#### YOUR OBJECTIVE:
Rewrite all of the records below, substituting "point_id" for "point_idx" and leaving everything else unchanged.

>> Start AVAILABLE RECORDS

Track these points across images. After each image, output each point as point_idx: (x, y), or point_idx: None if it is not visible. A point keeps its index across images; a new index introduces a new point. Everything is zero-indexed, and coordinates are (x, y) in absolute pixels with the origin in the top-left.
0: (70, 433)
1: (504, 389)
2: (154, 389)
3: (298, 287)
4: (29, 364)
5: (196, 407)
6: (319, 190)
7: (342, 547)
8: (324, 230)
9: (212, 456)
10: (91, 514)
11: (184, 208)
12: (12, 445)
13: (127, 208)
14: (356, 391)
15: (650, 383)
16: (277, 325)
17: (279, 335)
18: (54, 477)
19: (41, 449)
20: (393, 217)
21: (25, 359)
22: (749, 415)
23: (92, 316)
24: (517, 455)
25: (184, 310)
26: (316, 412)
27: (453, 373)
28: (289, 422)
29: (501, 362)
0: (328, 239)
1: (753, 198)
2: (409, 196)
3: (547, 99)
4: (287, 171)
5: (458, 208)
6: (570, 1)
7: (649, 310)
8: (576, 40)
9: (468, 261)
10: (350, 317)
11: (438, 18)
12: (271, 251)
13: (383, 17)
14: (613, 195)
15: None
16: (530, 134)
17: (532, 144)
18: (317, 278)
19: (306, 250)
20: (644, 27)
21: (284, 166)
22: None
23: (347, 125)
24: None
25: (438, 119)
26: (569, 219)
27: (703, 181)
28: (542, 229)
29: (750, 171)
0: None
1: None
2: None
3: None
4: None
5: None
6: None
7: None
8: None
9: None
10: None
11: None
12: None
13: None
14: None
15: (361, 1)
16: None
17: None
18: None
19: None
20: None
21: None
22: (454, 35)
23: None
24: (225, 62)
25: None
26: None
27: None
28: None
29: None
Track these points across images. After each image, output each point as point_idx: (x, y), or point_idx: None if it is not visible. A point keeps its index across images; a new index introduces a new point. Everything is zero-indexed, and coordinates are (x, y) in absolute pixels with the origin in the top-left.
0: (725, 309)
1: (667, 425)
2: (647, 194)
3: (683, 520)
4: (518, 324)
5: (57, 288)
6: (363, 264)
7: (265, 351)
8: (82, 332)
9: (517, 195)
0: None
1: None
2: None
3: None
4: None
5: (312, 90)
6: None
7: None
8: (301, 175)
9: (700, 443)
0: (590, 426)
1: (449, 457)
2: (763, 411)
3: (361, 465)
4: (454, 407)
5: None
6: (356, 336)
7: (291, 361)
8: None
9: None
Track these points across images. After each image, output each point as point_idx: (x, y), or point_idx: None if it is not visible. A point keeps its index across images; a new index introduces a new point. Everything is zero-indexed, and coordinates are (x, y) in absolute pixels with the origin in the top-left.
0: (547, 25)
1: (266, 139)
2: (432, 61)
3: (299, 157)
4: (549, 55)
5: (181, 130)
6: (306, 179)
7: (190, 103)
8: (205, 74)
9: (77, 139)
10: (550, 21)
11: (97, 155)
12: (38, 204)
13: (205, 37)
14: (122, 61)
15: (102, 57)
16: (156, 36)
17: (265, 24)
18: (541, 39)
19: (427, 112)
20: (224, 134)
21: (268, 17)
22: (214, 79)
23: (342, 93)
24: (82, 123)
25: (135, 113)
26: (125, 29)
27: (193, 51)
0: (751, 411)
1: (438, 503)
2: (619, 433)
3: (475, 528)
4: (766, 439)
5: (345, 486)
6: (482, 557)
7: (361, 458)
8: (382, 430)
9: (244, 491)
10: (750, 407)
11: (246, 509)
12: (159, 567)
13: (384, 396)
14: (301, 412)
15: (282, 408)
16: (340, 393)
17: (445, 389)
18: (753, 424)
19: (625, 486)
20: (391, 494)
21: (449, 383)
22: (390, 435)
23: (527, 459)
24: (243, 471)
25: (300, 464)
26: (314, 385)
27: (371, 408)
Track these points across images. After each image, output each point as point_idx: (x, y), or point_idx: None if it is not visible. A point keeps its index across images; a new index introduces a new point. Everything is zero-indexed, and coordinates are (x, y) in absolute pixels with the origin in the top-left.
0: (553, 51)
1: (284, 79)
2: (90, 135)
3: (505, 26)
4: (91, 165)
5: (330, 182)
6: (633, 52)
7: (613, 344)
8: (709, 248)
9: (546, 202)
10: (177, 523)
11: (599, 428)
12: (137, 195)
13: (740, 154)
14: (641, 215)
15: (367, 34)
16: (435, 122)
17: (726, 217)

>> End AVAILABLE RECORDS

#### WORKED SOLUTION:
Track these points across images. After each image, output each point as point_id: (x, y), or point_id: None if it is not visible. A point keeps its index across images; a new index introduces a new point. Everything is zero-indexed, and coordinates are (x, y) in absolute pixels with the origin in the top-left.
0: (70, 433)
1: (504, 389)
2: (154, 389)
3: (298, 287)
4: (29, 364)
5: (196, 407)
6: (319, 190)
7: (342, 547)
8: (324, 230)
9: (212, 456)
10: (91, 514)
11: (184, 208)
12: (12, 445)
13: (127, 208)
14: (356, 391)
15: (650, 383)
16: (277, 325)
17: (279, 335)
18: (54, 477)
19: (41, 449)
20: (393, 217)
21: (25, 359)
22: (749, 415)
23: (92, 316)
24: (517, 455)
25: (184, 310)
26: (316, 412)
27: (453, 373)
28: (289, 422)
29: (501, 362)
0: (328, 239)
1: (753, 198)
2: (409, 196)
3: (547, 99)
4: (287, 171)
5: (458, 208)
6: (570, 1)
7: (649, 310)
8: (576, 40)
9: (468, 261)
10: (350, 317)
11: (438, 18)
12: (271, 251)
13: (383, 17)
14: (613, 195)
15: None
16: (530, 134)
17: (532, 144)
18: (317, 278)
19: (306, 250)
20: (644, 27)
21: (284, 166)
22: None
23: (347, 125)
24: None
25: (438, 119)
26: (569, 219)
27: (703, 181)
28: (542, 229)
29: (750, 171)
0: None
1: None
2: None
3: None
4: None
5: None
6: None
7: None
8: None
9: None
10: None
11: None
12: None
13: None
14: None
15: (361, 1)
16: None
17: None
18: None
19: None
20: None
21: None
22: (454, 35)
23: None
24: (225, 62)
25: None
26: None
27: None
28: None
29: None
Track these points across images. After each image, output each point as point_id: (x, y), or point_id: None if it is not visible. A point keeps its index across images; a new index introduces a new point. Everything is zero-indexed, and coordinates are (x, y) in absolute pixels with the origin in the top-left.
0: (725, 309)
1: (667, 425)
2: (647, 194)
3: (683, 520)
4: (518, 324)
5: (57, 288)
6: (363, 264)
7: (265, 351)
8: (82, 332)
9: (517, 195)
0: None
1: None
2: None
3: None
4: None
5: (312, 90)
6: None
7: None
8: (301, 175)
9: (700, 443)
0: (590, 426)
1: (449, 457)
2: (763, 411)
3: (361, 465)
4: (454, 407)
5: None
6: (356, 336)
7: (291, 361)
8: None
9: None
Track these points across images. After each image, output each point as point_id: (x, y), or point_id: None if it is not visible. A point keeps its index across images; a new index introduces a new point. Everything is zero-indexed, and coordinates are (x, y) in absolute pixels with the origin in the top-left.
0: (547, 25)
1: (266, 139)
2: (432, 61)
3: (299, 157)
4: (549, 55)
5: (181, 130)
6: (306, 179)
7: (190, 103)
8: (205, 74)
9: (77, 139)
10: (550, 21)
11: (97, 155)
12: (38, 204)
13: (205, 37)
14: (122, 61)
15: (102, 57)
16: (156, 36)
17: (265, 24)
18: (541, 39)
19: (427, 112)
20: (224, 134)
21: (268, 17)
22: (214, 79)
23: (342, 93)
24: (82, 123)
25: (135, 113)
26: (125, 29)
27: (193, 51)
0: (751, 411)
1: (438, 503)
2: (619, 433)
3: (475, 528)
4: (766, 439)
5: (345, 486)
6: (482, 557)
7: (361, 458)
8: (382, 430)
9: (244, 491)
10: (750, 407)
11: (246, 509)
12: (159, 567)
13: (384, 396)
14: (301, 412)
15: (282, 408)
16: (340, 393)
17: (445, 389)
18: (753, 424)
19: (625, 486)
20: (391, 494)
21: (449, 383)
22: (390, 435)
23: (527, 459)
24: (243, 471)
25: (300, 464)
26: (314, 385)
27: (371, 408)
Track these points across images. After each image, output each point as point_id: (x, y), or point_id: None if it is not visible. A point keeps its index across images; a new index introduces a new point. Everything is zero-indexed, and coordinates are (x, y) in absolute pixels with the origin in the top-left.
0: (553, 51)
1: (284, 79)
2: (90, 135)
3: (505, 26)
4: (91, 165)
5: (330, 182)
6: (633, 52)
7: (613, 344)
8: (709, 248)
9: (546, 202)
10: (177, 523)
11: (599, 428)
12: (137, 195)
13: (740, 154)
14: (641, 215)
15: (367, 34)
16: (435, 122)
17: (726, 217)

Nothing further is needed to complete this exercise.